Mama Called the Doctor
Posted on Wed Nov 6th, 2019 @ 5:00am by Lieutenant Sonia Kapoor
899 words; about a 4 minute read
Mission:
Pirating Typhon resources
Location: Main Sickbay
Timeline: Current Morning
"So you have everything stowed in the appropriate medical lockers?" Dr. Kapoor asked her head nurse for probably the third time. She couldn't avoid noting the resentment that flowed from the man when she did so. She'd make it up to him later.
"Yes, doctor, everything is in its proper place. And before you ask, we have 10% above requirements, as you ordered. That took some doing, by the way," he told her. It wasn't that he wanted praise or to feel important ... but, dang it, when a person does a good job and keeps getting asked the same things over and over ...! He put a lid on it and tried to be patient.
Sonia was amused, in an odd way. "Thank you, Ensign. You've done well, not the least of which is putting up with me. I promise to relax when the pirate crisis passes."
Slightly mollified, the nurse nodded and turned away before the doctor could think of something else he needed to check. Kapoor herself was about to turn away when the main doors snicked open and a mother came inside, carrying a small child with a tear-stained face. Since she was the only one standing there at the moment, Sonia suppressed memories of her own children, who would have been much older than this child by now, and waved the woman to the closest bio-bed.
As the mother set the child on the bed, Sonia noted that it was a boy. "So, young fella," she said, handing him a tissue for his nose, or whatever else he wanted to wipe dry, "what's causing all those tears?"
"I felled!" the boy said in the kind of sweet, sad voice young children could produce at will when looking for sympathy.
"You did?" Kapoor played along. "How did that happen? You don't look like the sort who falls often."
The mother snorted. "Right. If he'd quit climbing and jumping, he might not be."
"Mama," the child said, as if having explained this before - in fact, Sonia thought he sounded a lot like her head nurse - "I was playing monkeys on the bed. You gotta jump if you're a monkey on the bed!"
The mother's lips twitched. "No more monkeys jumping on the bed!" she exclaimed.
The doctor's memory was jogged. This sounded almost like a children's book one of her friends had been reading to her children recently. An old Earth book, if she remembered rightly, but some things were timeless. Children had probably been jumping on beds since they were first invented!
"Well, Monkey, let's take a look at you. See if you bumped your head."
The boy laughed delightedly as she ran the med scanner over him. "You playing, too!"

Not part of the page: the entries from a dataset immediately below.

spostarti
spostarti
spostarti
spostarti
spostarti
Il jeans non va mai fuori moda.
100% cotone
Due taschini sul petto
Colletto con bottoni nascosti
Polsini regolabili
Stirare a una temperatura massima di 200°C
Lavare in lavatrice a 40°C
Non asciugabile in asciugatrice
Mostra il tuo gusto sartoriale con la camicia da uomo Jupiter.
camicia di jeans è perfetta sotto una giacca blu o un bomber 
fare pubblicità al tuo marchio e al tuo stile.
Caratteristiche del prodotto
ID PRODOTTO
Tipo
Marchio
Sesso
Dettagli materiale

Sonia smiled as she checked the scanner’s results, especially around the boy’s head. Finally, she switched it off, satisfied that the child was no worse for the fall.
"You are fortunate this time, young man, no bumps or concussion. I agree with your mother, though, no more monkeys jumping on the bed! I don't want to see you back in my Sickbay for at least," she glanced at the mother, "ten days. Understood?"

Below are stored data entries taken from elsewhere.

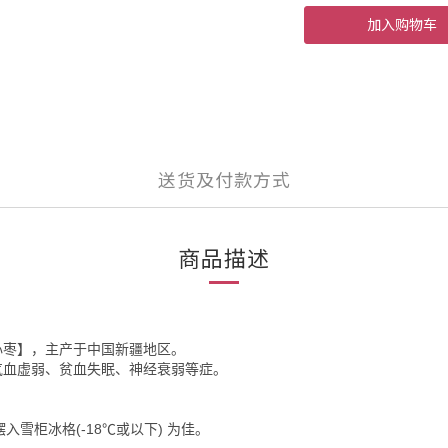
加入购物车
送货及付款方式
商品描述
心枣】，主产于中国新疆地区。
气血虚弱、贫血失眠、神经衰弱等症。
入雪柜冰格(-18℃或以下) 为佳。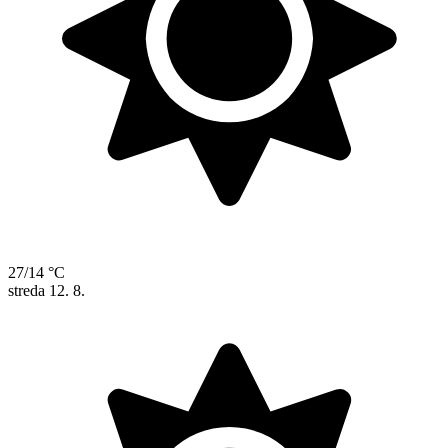
27/14 °C
streda
12. 8.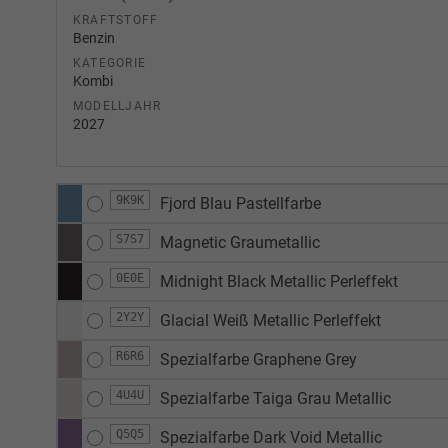
KRAFTSTOFF
Benzin
KATEGORIE
Kombi
MODELLJAHR
2027
9K9K
Fjord Blau Pastellfarbe
S7S7
Magnetic Graumetallic
0E0E
Midnight Black Metallic Perleffekt
2Y2Y
Glacial Weiß Metallic Perleffekt
R6R6
Spezialfarbe Graphene Grey
4U4U
Spezialfarbe Taiga Grau Metallic
Q5Q5
Spezialfarbe Dark Void Metallic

The boy saluted smartly. "Aye, Aye, Ma'am. Understood. How many is ten? Is it this many?" He held up three fingers.
"Almost right," Sonia said, holding up all her fingers. “It’s this many.”
The young man’s eyes grew round, and he glanced at her to see how serious she was. The doctor was no longer smiling at him, so he guessed she meant what she said. “That’s a time alright,” he said, also serious. “I try.”
Kapoor lifted the boy down from the bed and told his mother, "I don't think there will be any side effects, not even a headache. Always good to check on possible head injuries, however. For the record, what's his name?"
"Scott Sullivan. I try not to have him in too often, but he's so active, and he can get an idea faster than I can prevent him acting on it!" Sally Sullivan said, shaking her head. "Thanks for checking him over."
“You’re welcome. It’s why we’re here.”
She glanced at the boy and held up all her digits. “This many, don’t forget.”
The nurse shook his head and went back to his files. Who’d a thought she had it in her?
As Dr. Kapoor watched the two walk out of Sickbay, she wondered why the woman didn't have a home medical analyzer. Then she shrugged and entered a few notes into the Sickbay computer. In one of the few quiet moments she’d had since coming to Starbase Typhon, she closed her eyes and said a small prayer for her children and husband. Opening her eyes, she thought about what was next on her list, taking advantage of the break in patient traffic.
“Ensign, I’m going down to check the morgue. You have the Sickbay.”
“Yes Ma’am,” he answered. “I don’t know where everyone is today, but it’s nice to catch up on all the housekeeping.”
“Bite your tongue! We don’t need a flood of patients,” she smiled at him. Going down the steps from the back of Sickbay to the self-contained area below, she hoped she'd never have use the morgue again, but that was a vain hope.